The Progressive Corp. (PGR) filed Quarterly Report for the period ended 2010-06-30.
The Progressive Corp. has a market cap of $13.19 billion; its shares were traded at around $19.68 with a P/E ratio of 12.9 and P/S ratio of 0.9. The dividend yield of The Progressive Corp. stocks is 0.8%.
This is the annual revenues and earnings per share of PGR over the last 10 years. For detailed 10-year financial data and charts, go to 10-Year Financials of PGR.
Highlight of Business Operations:
Second quarter 2010 results reflect solid growth in both premiums written and policies in force. The Progressive Corporations insurance subsidiaries generated underwriting profitability of 7.3%, or $262.0 million. We generated net income of $211.9 million, or $.32 per share, for the second quarter 2010, compared to $250.1 million, or $.37 per share, for the same period last year. The difference in income primarily reflects $39.5 million of net realized losses on securities this quarter, compared to net realized gains of $15.9 million in the second quarter 2009. Our total capital position increased $93.5 million during the quarter, to $8.5 billion at June 30, 2010.
Our 7.3% companywide underwriting profit margin for the second quarter 2010 exceeded our target of 4% and was only 0.1 point lower than in the second quarter 2009. All of the businesses contributed to these strong results. During the second quarter 2010, we experienced $58.4 million, or 1.6 points, of favorable prior accident year development, with $33.6 million of the development derived from adjustments made by our actuarial department and the remaining $24.8 million from all other development (e.g., claims settling for less than reserved). Nearly 80% of the development was in our Personal Lines business, with the balance in Commercial Auto. On a year-over-year basis, for the second quarter 2010, we experienced decreases of about 2% in both frequency and severity for our personal auto products.
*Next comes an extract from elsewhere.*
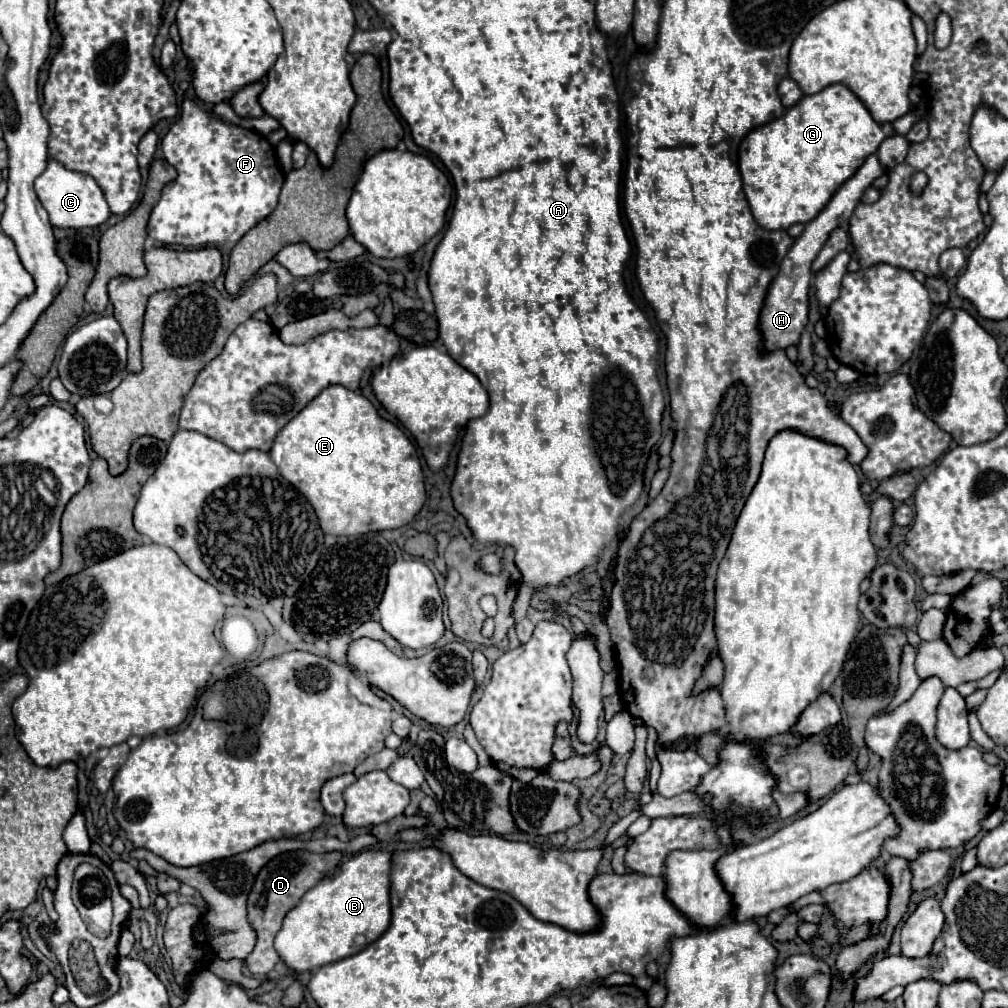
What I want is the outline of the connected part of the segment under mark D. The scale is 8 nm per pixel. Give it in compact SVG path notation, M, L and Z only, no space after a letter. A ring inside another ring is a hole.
M298 849L298 851L288 851L288 853L282 853L278 857L274 857L272 861L268 861L254 885L252 885L252 891L248 895L248 923L252 925L252 929L258 933L258 943L254 947L254 951L246 957L246 963L248 963L248 969L254 977L262 979L266 977L274 965L280 961L276 949L272 947L274 943L274 937L282 925L282 919L284 915L298 905L298 901L302 899L302 895L312 889L322 877L326 877L326 873L330 873L332 869L336 869L336 865L340 863L342 855L338 851L332 851L332 853L312 853L312 851L306 851L306 849Z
In an effort to efficiently manage our capital position, on June 10, 2010 we commenced a Tender Offer to purchase up to $350 million of our $1 billion 6.70% Fixed-to-Floating Rate Junior Subordinated Debentures due 2067. The tender offer expired July 8, 2010, at which time we repurchased $222.9 million principal amount of Debentures that were validly tendered pursuant to the Tender Offer.
The total cost of the Consent Solicitation (discussed below) and debt Tender Offer, including payments to the tendering Debenture holders and all associated fees, was $214.3 million, of which $2.0 million of expenses and fees were incurred in June. In July, we recognized a net gain of $8.5 million, bringing the total net gain on the debt extinguishment to approximately $6.5 million. In addition, during July 2010, we reclassified $5.8 million (pretax) from accumulated other comprehensive income (balance sheet) to net realized gains/losses on securities (income statement), reflecting the portion of the unrealized gain on forecasted transactions that was related to the Debentures that were extinguished pursuant to the Tender Offer. See Note 4 - Debt and Note 11 - Subsequent Event for additional information.
Progressives insurance operations create liquidity by collecting and investing premiums from new and renewal business in advance of paying claims. For the six months ended June 30, 2010 and 2009, operations generated positive cash flows of $1,204.5 million and $928.1 million, respectively. During the second quarter 2010, we repurchased 3.3 million of our common shares at a total cost of $64.7 million (average cost of $19.52 per share). Year-to-date, we have repurchased 5.7 million common shares at a total cost of $107.3 million (average cost of $18.68 per share).
At all times during 2009 and the first six months of 2010, our total capital exceeded the sum of our regulatory capital layer plus our self-constructed extreme contingency load. At June 30, 2010, we held total capital (debt plus equity) of $8.5 billion at book value, compared to $7.9 billion at December 31, 2009 and $7.1 billion at June 30, 2009.